Where m is one of the loop variables iterating through various sample JSON files (see the test_match and test_no_match functions in test_jsonparser.py).

Explanations

How does a recursive parser work in a nutshell? What's a nice way to think about them, as a programmer/engineer?

First of all it is important to understand some of the primitives in parser.py. The most basic ones are the following:

  • char: Expect next character to be X. We can express X as a character class (ex: 0-9). If expectation not met, throw ParseError
  • keyword: Expect a sequence of characters XYZ. On failure to find the sequence, throw ParseError

The next most important primitive is:

  • match: Take a list of rules (essentially python functions) and apply them in order. Return on first successful match; on failure throw ParseError. Each of the match rules tend to be implemented through char, keyword and basic python such as conditionals/loops.

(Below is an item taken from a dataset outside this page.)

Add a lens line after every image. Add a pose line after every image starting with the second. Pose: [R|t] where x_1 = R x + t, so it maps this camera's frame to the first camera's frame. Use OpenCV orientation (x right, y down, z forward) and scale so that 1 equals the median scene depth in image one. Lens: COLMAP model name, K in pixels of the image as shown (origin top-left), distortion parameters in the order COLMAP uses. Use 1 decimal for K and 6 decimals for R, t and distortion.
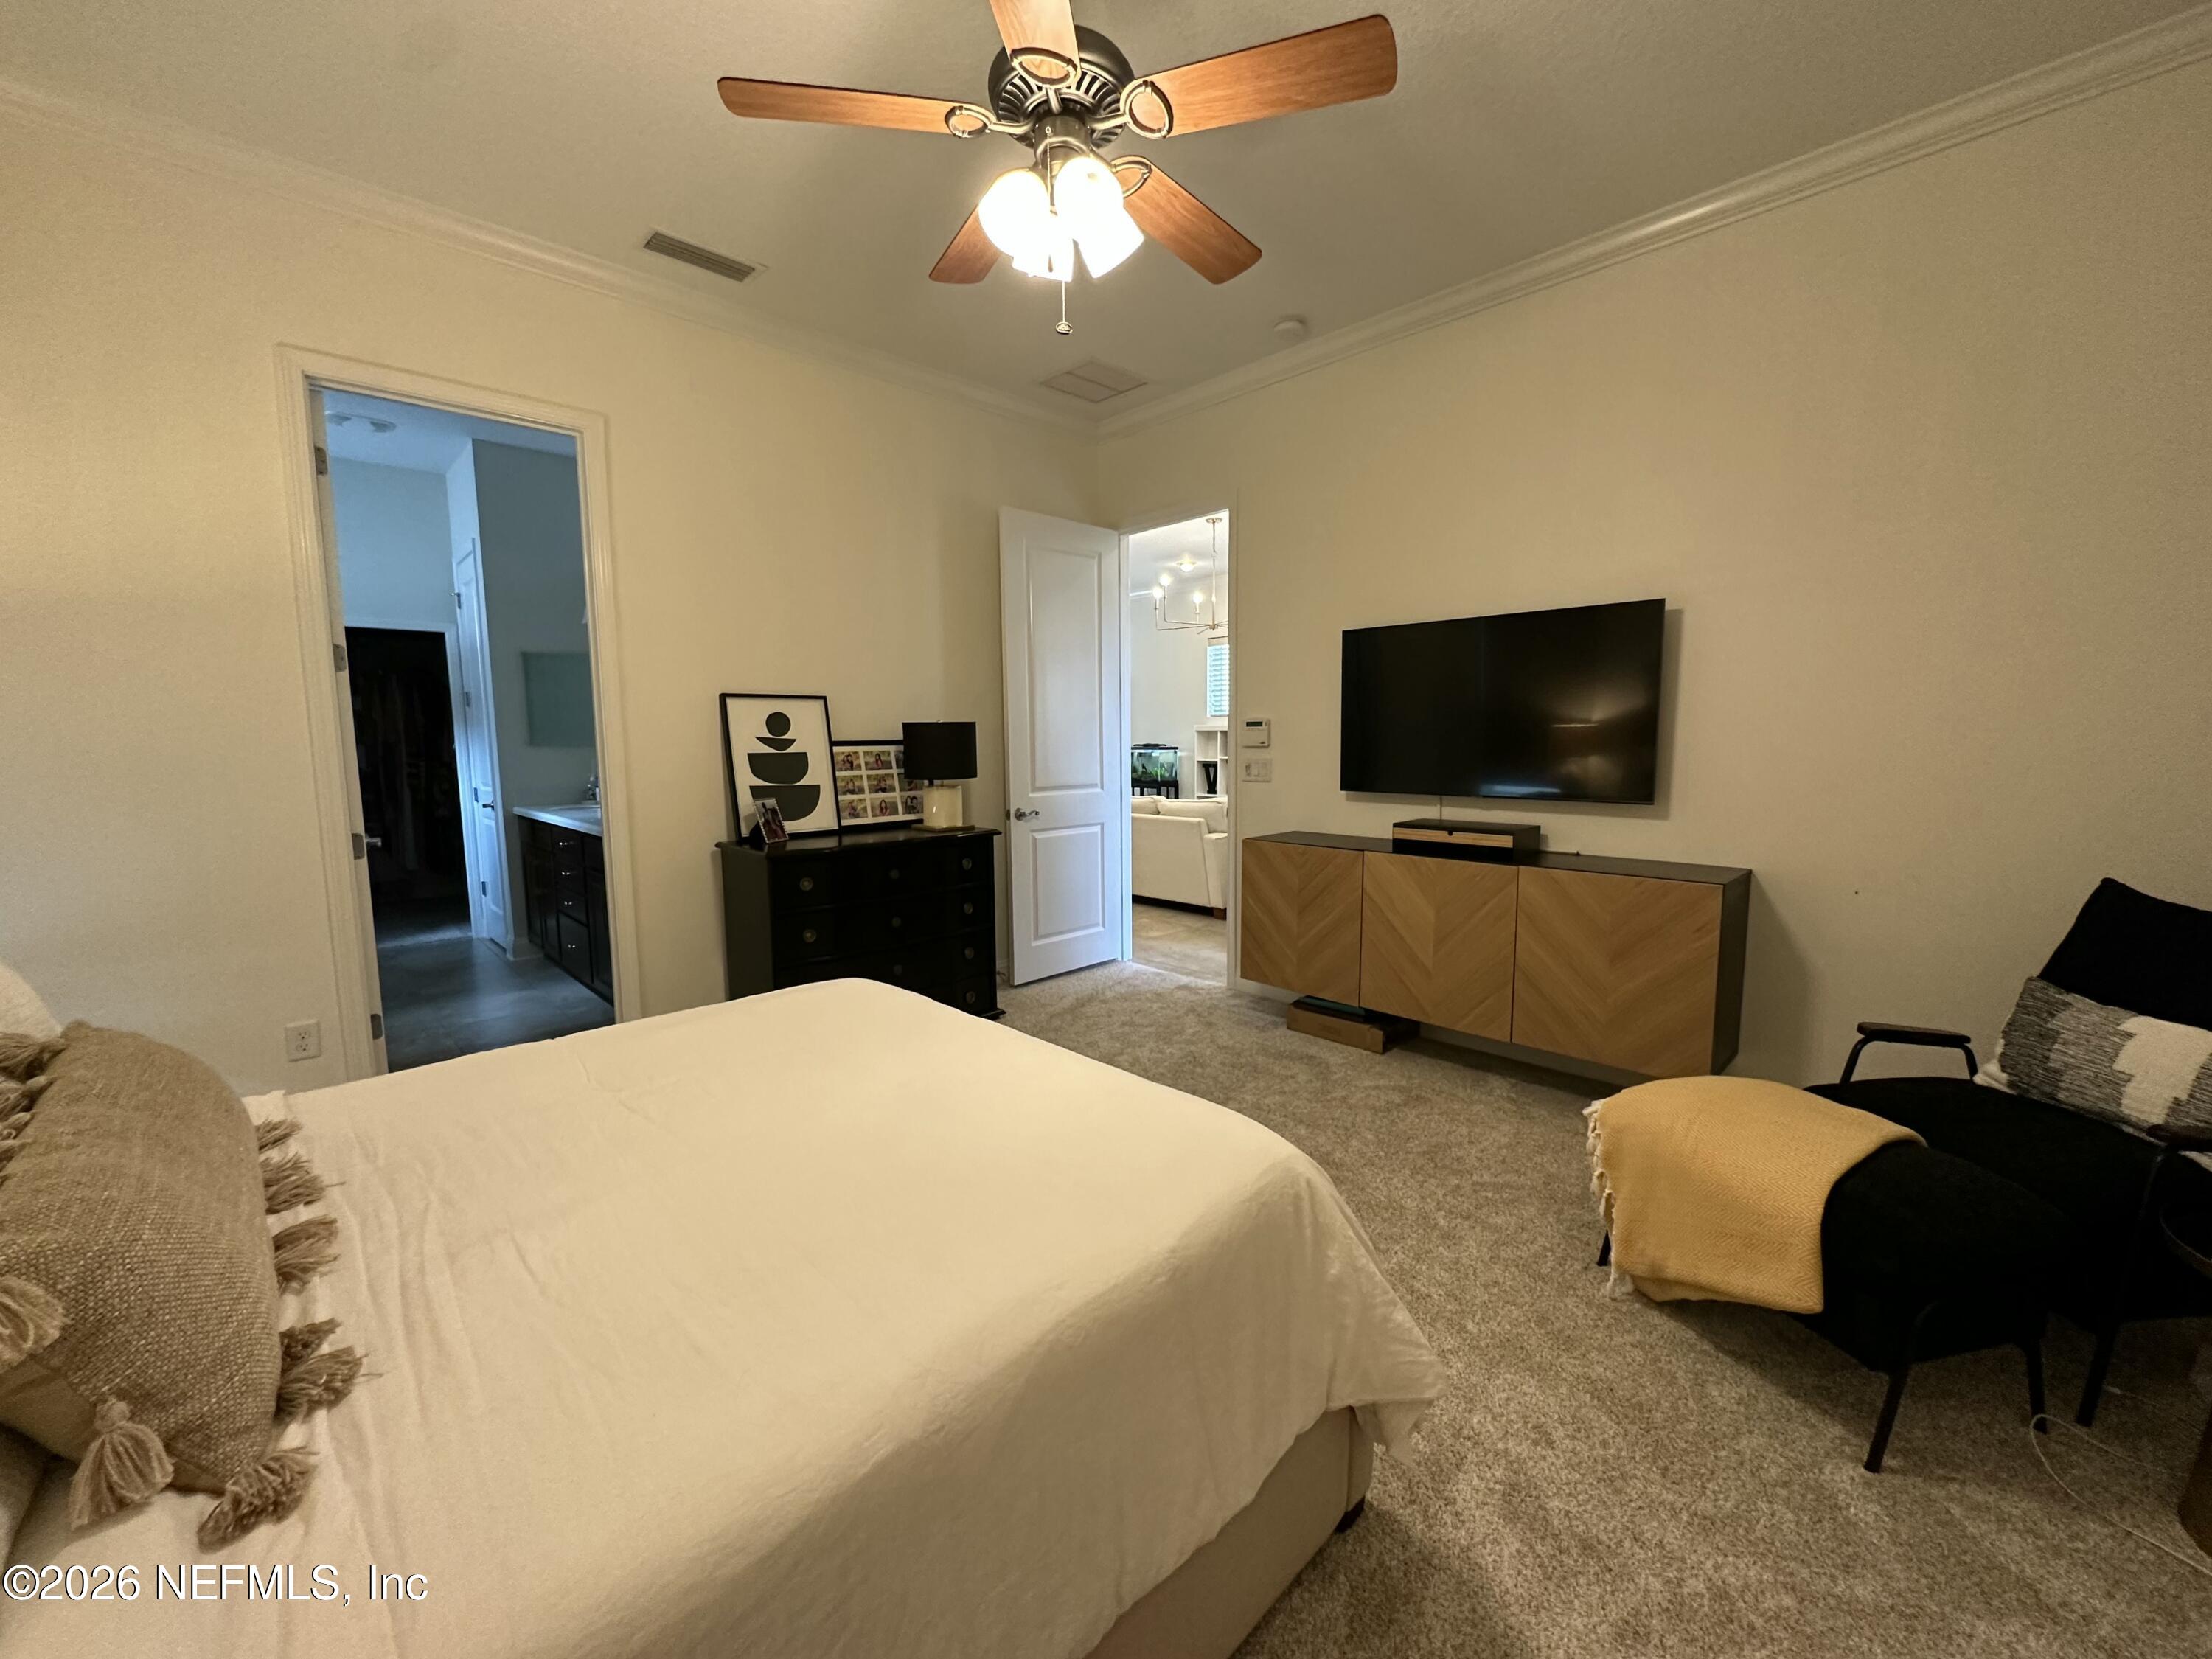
lens RADIAL K [[883.2, 0, 1106.5], [0, 883.2, 831.3], [0, 0, 1]] dist [-0.001572, 0.000746]
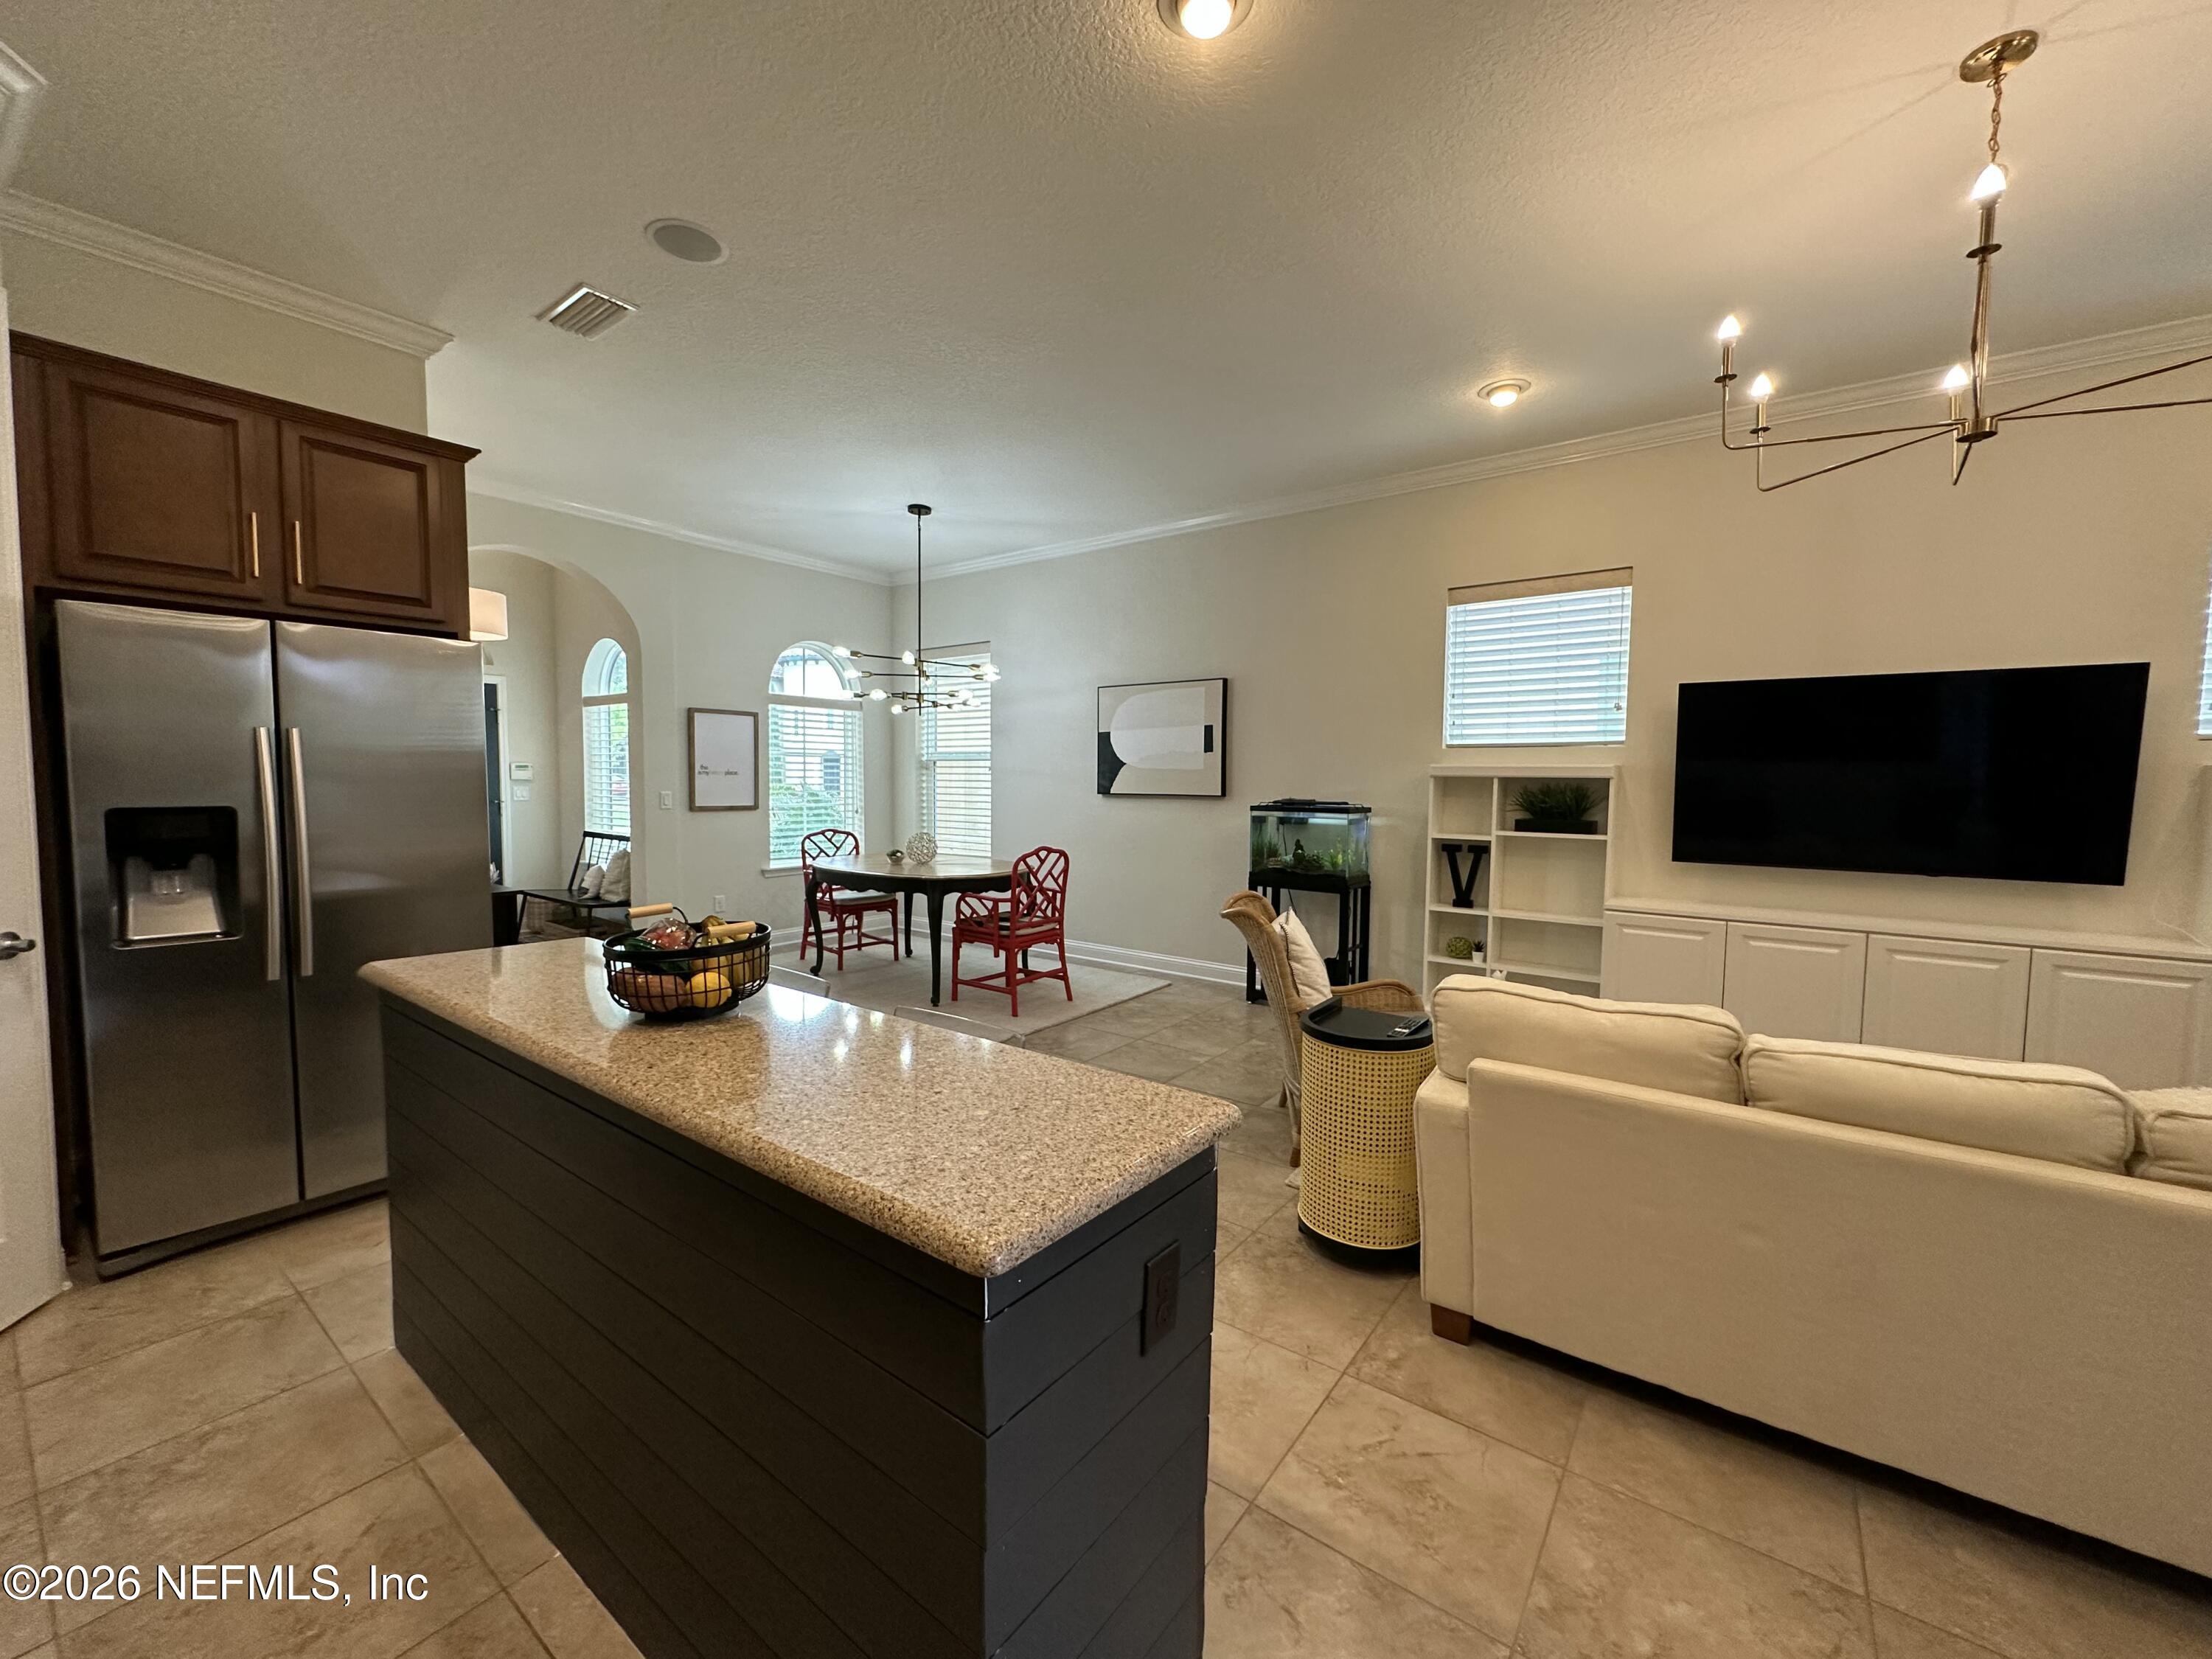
lens RADIAL K [[883.2, 0, 1107.1], [0, 883.2, 827.8], [0, 0, 1]] dist [-0.001572, 0.000746]
pose [[0.987055, 0.006138, 0.160262, -0.385889], [0.002272, 0.998632, -0.052242, -0.155531], [-0.160363, 0.051930, 0.985691, 1.417058]]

These are the only primitives required to build a recursive descent parser!

For example, an EBNF a :== b | c | d can be defined as 4 python functions a, b, c, d; one can simply do match(b, c, d) to apply the rules in the requisite order.

Moreover, the library offers some nice convenience functions built on top of the primitives mentioned above:

  • maybe_char: Try matching a char; on failure return None
  • maybe_keyword: Try matching a keyword; on failure return None
  • maybe_match: Try matching a given rule/function; on failure, return None

These help with avoiding try/catch structure on failing to match some piece of text.

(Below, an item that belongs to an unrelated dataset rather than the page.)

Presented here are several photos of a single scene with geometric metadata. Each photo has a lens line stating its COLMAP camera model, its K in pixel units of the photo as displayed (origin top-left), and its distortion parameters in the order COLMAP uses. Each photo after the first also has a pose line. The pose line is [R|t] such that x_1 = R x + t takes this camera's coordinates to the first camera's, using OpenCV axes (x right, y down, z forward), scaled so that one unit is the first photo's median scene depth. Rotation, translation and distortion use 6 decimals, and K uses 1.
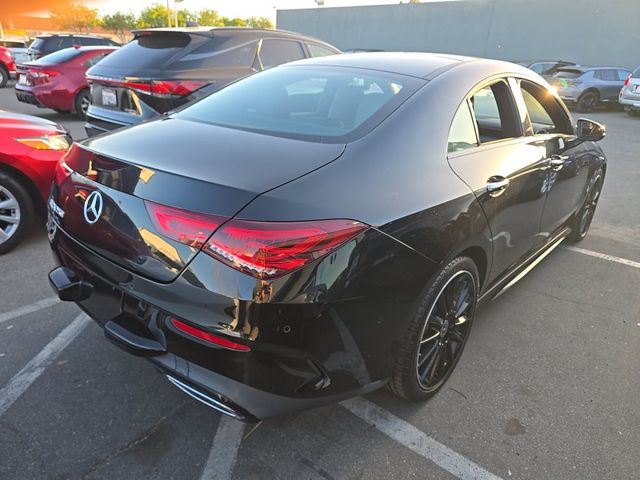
lens RADIAL K [[436.4, 0, 320.4], [0, 436.4, 241.9], [0, 0, 1]] dist [0.013548, -0.014567]
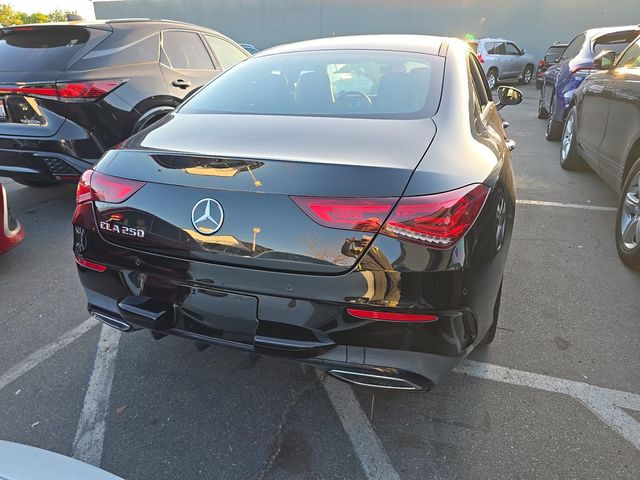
lens RADIAL K [[436.4, 0, 318.7], [0, 436.4, 239.9], [0, 0, 1]] dist [0.013548, -0.014567]
pose [[0.935245, -0.183113, 0.302963, -0.218771], [0.179036, 0.982970, 0.041431, -0.009651], [-0.305390, 0.015494, 0.952101, 0.027390]]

Once you understand the parser primitives and convenience functions, you are ready to translate an EBNF or other grammar specifications into python functions built on top of the primitives.

References

  1. Building Recursive Descent Parsers: The Definitive Guide - Boolean World: Tutorial on recursive descent parsers
  2. JSON.org: Nice rail road diagram of the grammar
  3. JSON McKeeman Form: Simple grammar specification in EBNF-type format
  4. Railroad Diagram Generator: Generate railroad diagrams for visualizing grammar

FAQs/RAQs

Why are you doing this? Why not use the json library?

It was great fun learning about recursive descent parsers, and then building a json parser on that understanding. That's one reason.

Secondly, I am trying to enhance an internal product at Hexmos, which embeds JSON as a sub-language as part of its DSL. Also, it has custom flexibility requirements on top of standard JSON. Therefore, to fulfill such additional requirements, I wanted more fine-grained control over JSON parsing process.